Hiring may be the most critical thing a company does (if you believe as I do that a company “becomes the people they hire”) and experience in “success and failure factors” in recruiting as well as the “credibility to attract the unreachable candidates” becomes among the most important thing a company’s board contributes. I still spend more time recruiting for our companies (even down to individual critical engineers when needed) than any other single activity.

Good advisors and board members help entrepreneurs avoid mistakes they might not see because they’re heads down focused on trying to build their business. Board members should serve as a trusted inner-circle of advisors that motivate company management to self-assess and improve, and good boards help founder CEOs scale by helping them build the right teams to support them. Sometimes companies need to spend time doing down-the-road planning and sometimes they need to focus on just getting stuff done for the next six months. Good boards know the difference, and they know what’s important when.

At Khosla Ventures, we encourage our entrepreneurs to do regular 360 reviews, think about gene-pool engineering, do risk analysis, focus on measurable goal setting, conduct honest competitive analysis, execute RIFLE market analysis when needed, and, most importantly, do rigorous “If-then financial planning.” We call these processes our “standard operating procedures” and, once a quarter, decide for each company at our internal meeting which of these are most relevant to direct a team’s attention to.

Good entrepreneurship is like having a delicate recipe cooked by an expert chef with ingredients added in the right amounts at the right time. The recipe for startup success is tough to intuit on your own without the help of good advisors. Those advisors don’t make decisions for management. Their only role is to assist entrepreneurs by giving honest advice, even when it’s uncomfortable to hear. They’re not there for governance, making decisions or casting votes. They’re there to listen, argue, debate and guide, but leave the final decision to the team that’s going to have to execute it. In the end, advisors should push and challenge without ever making a team feel like they cannot make the final calls or that a board member’s interests diverge from theirs.
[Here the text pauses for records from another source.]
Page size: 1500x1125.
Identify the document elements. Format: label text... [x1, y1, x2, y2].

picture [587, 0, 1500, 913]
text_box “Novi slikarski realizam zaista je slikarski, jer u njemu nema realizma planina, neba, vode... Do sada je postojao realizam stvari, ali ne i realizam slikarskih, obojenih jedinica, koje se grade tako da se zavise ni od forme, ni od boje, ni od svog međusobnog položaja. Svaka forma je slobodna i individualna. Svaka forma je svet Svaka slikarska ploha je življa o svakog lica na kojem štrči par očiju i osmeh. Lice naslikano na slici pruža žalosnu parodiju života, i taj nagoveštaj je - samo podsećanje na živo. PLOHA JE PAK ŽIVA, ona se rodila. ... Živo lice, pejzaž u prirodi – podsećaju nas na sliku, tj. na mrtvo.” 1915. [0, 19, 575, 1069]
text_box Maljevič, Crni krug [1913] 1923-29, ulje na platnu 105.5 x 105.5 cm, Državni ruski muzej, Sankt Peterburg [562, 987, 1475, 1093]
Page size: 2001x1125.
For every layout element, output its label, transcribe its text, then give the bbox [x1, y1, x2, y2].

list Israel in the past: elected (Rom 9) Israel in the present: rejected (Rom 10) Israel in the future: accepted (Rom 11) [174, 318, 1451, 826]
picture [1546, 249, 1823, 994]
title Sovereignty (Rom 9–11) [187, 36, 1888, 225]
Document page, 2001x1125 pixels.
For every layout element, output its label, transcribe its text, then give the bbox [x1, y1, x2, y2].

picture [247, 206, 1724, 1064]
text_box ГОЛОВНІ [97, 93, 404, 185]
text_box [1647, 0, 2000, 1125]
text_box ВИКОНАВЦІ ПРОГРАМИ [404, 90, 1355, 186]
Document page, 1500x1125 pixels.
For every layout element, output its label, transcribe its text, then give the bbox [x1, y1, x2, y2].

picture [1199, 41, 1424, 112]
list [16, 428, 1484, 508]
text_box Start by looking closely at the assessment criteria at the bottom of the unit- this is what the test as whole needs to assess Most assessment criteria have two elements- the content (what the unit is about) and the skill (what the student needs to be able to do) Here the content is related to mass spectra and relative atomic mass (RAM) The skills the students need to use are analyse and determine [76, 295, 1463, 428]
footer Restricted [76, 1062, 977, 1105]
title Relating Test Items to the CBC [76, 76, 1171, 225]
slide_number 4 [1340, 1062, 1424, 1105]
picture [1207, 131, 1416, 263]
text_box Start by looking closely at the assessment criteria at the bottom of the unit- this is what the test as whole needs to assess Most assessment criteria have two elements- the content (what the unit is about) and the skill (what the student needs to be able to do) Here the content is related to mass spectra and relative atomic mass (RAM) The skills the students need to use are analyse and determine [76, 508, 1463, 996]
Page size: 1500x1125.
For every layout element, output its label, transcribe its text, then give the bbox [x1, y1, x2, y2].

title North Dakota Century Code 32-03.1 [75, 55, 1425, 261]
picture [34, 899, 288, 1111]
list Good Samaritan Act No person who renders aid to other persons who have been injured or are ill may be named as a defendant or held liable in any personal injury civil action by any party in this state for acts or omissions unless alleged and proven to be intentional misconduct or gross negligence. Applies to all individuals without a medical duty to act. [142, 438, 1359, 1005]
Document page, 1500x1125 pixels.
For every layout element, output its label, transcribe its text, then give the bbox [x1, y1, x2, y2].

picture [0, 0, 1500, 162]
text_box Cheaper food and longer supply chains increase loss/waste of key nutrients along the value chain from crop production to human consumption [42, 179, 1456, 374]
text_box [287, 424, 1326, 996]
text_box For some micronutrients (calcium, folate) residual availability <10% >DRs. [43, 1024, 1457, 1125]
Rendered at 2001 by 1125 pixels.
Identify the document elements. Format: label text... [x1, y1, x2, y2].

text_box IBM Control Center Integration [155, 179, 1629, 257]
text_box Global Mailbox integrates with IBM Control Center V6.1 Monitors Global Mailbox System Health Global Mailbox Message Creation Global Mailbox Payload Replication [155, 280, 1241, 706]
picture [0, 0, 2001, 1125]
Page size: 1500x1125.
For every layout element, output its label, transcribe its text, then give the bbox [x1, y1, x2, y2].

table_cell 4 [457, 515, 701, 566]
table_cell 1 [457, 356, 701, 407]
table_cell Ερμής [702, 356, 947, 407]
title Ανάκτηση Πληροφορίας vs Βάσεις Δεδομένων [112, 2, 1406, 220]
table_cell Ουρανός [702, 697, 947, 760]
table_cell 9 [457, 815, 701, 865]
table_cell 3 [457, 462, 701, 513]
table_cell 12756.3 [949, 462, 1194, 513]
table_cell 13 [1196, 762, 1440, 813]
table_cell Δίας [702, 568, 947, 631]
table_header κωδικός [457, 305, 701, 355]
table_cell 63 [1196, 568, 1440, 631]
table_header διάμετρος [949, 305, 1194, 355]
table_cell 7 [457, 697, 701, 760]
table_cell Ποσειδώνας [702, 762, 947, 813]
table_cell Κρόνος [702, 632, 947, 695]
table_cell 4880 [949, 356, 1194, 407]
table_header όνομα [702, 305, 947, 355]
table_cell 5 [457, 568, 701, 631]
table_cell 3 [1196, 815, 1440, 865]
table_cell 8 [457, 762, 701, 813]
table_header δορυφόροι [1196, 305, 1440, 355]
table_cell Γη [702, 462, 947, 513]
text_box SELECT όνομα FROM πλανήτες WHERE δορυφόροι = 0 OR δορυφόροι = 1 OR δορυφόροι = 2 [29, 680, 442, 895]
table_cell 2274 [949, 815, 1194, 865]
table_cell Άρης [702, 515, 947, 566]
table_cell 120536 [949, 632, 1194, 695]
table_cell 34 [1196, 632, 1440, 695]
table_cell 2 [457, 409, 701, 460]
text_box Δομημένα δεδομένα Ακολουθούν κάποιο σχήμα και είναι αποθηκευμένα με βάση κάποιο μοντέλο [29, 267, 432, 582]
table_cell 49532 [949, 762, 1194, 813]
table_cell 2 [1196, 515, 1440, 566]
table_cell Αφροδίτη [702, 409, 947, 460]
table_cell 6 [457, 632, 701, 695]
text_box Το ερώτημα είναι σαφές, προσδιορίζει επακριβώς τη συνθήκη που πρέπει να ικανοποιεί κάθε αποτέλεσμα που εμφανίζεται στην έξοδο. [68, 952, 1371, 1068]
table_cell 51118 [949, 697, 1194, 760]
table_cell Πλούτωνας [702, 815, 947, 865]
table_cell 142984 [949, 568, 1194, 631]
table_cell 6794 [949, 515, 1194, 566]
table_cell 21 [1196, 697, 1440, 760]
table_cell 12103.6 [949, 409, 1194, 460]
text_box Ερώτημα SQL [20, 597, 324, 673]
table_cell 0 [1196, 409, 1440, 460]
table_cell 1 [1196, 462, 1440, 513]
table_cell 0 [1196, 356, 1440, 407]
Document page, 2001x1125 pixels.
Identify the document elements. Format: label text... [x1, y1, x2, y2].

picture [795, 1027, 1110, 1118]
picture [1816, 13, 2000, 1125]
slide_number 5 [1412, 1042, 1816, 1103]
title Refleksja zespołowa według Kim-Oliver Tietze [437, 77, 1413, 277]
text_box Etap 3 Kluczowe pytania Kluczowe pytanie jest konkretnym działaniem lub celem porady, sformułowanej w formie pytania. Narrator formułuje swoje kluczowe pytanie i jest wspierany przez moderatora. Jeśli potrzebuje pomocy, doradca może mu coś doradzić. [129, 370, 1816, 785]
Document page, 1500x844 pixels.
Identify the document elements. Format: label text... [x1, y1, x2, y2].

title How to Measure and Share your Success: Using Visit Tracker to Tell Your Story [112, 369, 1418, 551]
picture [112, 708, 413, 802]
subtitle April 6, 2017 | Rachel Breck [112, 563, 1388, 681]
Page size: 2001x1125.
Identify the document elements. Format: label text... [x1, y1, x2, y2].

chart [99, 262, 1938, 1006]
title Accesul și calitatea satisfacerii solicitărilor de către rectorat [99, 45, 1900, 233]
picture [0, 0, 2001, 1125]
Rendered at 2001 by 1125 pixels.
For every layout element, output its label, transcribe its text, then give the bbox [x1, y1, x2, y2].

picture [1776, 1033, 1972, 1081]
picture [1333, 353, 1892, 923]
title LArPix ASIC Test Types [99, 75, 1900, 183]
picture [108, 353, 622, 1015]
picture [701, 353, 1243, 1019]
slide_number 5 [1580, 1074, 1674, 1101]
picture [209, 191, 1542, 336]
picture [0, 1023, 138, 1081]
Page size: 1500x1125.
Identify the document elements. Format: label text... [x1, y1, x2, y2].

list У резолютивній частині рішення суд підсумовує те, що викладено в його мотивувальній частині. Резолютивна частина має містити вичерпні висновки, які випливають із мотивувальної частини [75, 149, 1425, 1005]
We never refer to ourselves as venture capitalists. We try to be “venture assistants.” Getting good advice is much more important than getting funding. It’s much easier to get money than get the right kind of advice. Making all of the judgment calls that running a startup entails is where having the right advisors really matters. There’s a delicate balancing act between technology, innovation, experience, burn rate, and many other factors that are seldom appreciated by people who have not built large, successful companies that started out small. And having the right kind of help to manage that balancing act creates step-function-type changes in a company’s trajectory. It’s the difference between building a hundred-million-dollar business and a billion-dollar business.